【書評】小さく賭けろ!世界を変えた人と組織の成功の秘密

eyecatch

「小さく賭けろ! 世界を変えた人と組織の成功の秘密」という本を読みました。起業やら何やらに参考になりそうな考え方が書いてあったので、軽くメモしておきます。

著者はピーター・シムズ、翻訳はTech Crunch Japanの翻訳チームがやっております。著者のピーター・シムズは、ハーバードビジネスレビューで執筆したり、ベンチャーキャピタルをやっていたりした人です。本書は、一部では「テクノロジー業界の必読書」と呼ばれているようです。

「小さな賭け」で成功に導く

本書では、「小さな賭け」によってアイデアを検証し、成功に導いていく方法が事例とともに描かれております。「現代は不確実性の時代である」というのは多くの人が指摘していることですが、このような状況においては「小さな賭け」によって実験的に物事を成功に導くのがベストな方法である、というのが筆者の主張です。

大きな成功の可能性を発見し、実現に導くためには、創造的な方法で「小さな賭け」を繰り返すことがきわめて有効だという考えを紹介するのが、本書の目的だ。(出典:小さく賭けろ!世界を変えた人と組織の成功の秘密、p.18)

失敗する可能性を予期して小さな賭けを繰り返すんですが、すなわち数多くの失敗をするわけです。大きな失敗をすると再起不能になるので、失敗しても「許容し得る失敗」となる程度に小さく賭け、失敗から学習を続けよう!というのがごく大雑把な本書の提案です。

成長志向のマインドセット

成功したイノベーターたちの例を研究して得られるもっとも重要な教訓は、彼らは野心を追求する上できわめて柔軟性に富んでおり、幾多の失敗にめげることなくその意志を貫いたということだ。
(出典:前掲書、p.57)

成功するまで失敗を繰り返すことのできる人と、そうでない人の間には、どのような違いがあるのでしょうか。本書では、このような人たちのマインドセットの違いとして、「固定的マインドセット」と「成長志向のマインドセット」という考え方を紹介しています。

固定的マインドセットを持つのは、頭が良いと見られたいという願望が強く、知性は変わることがないと思っている人たちです。このような人たちにとって、失敗はアイデンティティーを傷つけるため、なんとしても避けなくてはならないものなのです。行動面において、以下のような特徴が顕在化しがちです。

  • 新たな問題への挑戦を避ける。
  • 困難に直面すると簡単にあきらめる。
  • 他人の成功を自分の地位への脅威と考える結果、成長が頭打ちになり、潜在能力を十分に活かすことができない。
  • 意志の力を信じず、決定論的に世界を見るようになりやすい。

一方、固定的マインドセットの対称となる成長志向のマインドセットを持つのは、学ぶ意欲が強く、知性は成長できると考える人たちです。上記の固定的マインドセットの持ち主に対して、以下のような特徴があります。

  • 新たな問題に挑戦する意欲が高い。
  • 困難に直面してもくじけにくい。
  • 努力を成功への過程と考える
  • 他人の成功から教訓とインスピレーションを得て、さらに高いレベルの成功を達成する。
  • 自らの意志の力を信じる傾向が強まる。

「小さな賭け」のアプローチと「成長志向のマインドセット」が組み合わされることで、「許容し得る失敗」から教訓を学び、成功に向かって進み続けることができるようになります。

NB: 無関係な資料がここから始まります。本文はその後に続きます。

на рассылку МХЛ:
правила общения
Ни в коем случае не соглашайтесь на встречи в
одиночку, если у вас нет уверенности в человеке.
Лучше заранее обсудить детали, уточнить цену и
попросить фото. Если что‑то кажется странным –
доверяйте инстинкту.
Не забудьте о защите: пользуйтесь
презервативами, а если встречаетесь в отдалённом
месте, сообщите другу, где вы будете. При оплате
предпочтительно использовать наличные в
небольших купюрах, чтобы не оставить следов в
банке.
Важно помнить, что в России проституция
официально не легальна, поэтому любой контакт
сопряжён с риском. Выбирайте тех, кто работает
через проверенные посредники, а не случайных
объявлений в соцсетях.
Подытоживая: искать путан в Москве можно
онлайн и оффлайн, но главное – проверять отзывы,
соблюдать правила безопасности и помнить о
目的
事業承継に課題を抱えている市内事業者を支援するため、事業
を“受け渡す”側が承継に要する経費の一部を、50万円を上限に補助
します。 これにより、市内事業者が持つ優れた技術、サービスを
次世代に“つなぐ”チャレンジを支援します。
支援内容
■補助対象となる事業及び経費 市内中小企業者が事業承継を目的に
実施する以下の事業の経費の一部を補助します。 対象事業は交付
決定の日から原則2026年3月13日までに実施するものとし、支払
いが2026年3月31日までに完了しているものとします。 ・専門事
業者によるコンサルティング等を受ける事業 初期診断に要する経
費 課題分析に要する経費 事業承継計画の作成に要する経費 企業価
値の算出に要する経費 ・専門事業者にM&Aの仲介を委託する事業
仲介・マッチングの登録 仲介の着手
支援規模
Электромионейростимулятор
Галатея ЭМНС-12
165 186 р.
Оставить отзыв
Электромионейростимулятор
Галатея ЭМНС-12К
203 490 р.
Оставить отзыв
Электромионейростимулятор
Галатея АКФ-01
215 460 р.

「小さな賭け」を実践することで、われわれは「始める前に必要な情報をすべて知っていなければならない」という強迫観念から逃れることができる。難問や失敗を前にした場合、出だしでのつまずきや将来のリスクといったネガティブな要素に心を悩ませるのではなく、ものの見方の枠組みをすっかり変えて、失敗から何が学べるかという点に精神を集中しなければならない。(中略)新しいアイデアにつきもののリスクや落とし穴については、あらかじめすべてを細かく知ろうとするより、実践の中で学んでいけばよい。
(出典:前掲書、pp.81-82)

まとめ

本書では、小さく、素早く失敗を繰り返すことによって、成功に向かって進む方法が提案されています。特に、あまりお金のない起業家にとって有効な方法だということが指摘されておりますので、お金のない起業家であるわたくしも多いに参考にしたいと考えている次第です。

成功した起業家の大半は、ことに潤沢な資金を得られずに起業した場合、新しいアイデアを一連の「小さな賭け」によって実現に導いている。